• _Description of the task_
Pull out of the data below the stretch of lines bounded by the one containing "Whitehall at Whitehall" and the one containing "Sidney Shepherd.", both bounds included, unchanged.

─── Record excerpts

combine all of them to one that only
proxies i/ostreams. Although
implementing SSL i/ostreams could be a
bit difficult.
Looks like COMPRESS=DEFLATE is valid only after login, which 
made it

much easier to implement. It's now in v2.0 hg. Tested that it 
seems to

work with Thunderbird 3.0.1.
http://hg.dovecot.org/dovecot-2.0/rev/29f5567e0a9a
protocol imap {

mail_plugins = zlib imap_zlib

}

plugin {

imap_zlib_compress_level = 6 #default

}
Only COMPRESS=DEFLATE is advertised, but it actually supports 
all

──────
─── Record excerpts

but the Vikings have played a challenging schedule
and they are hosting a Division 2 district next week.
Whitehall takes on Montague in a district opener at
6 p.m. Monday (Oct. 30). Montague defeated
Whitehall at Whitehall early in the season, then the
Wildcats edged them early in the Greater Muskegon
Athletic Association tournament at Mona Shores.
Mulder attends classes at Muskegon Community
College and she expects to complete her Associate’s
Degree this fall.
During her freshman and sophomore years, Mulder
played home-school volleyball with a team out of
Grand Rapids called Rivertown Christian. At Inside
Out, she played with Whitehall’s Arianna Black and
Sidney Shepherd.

──────

• _Response for this exercise_
Whitehall at Whitehall early in the season, then the
Wildcats edged them early in the Greater Muskegon
Athletic Association tournament at Mona Shores.
Mulder attends classes at Muskegon Community
College and she expects to complete her Associate’s
Degree this fall.
During her freshman and sophomore years, Mulder
played home-school volleyball with a team out of
Grand Rapids called Rivertown Christian. At Inside
Out, she played with Whitehall’s Arianna Black and
Sidney Shepherd.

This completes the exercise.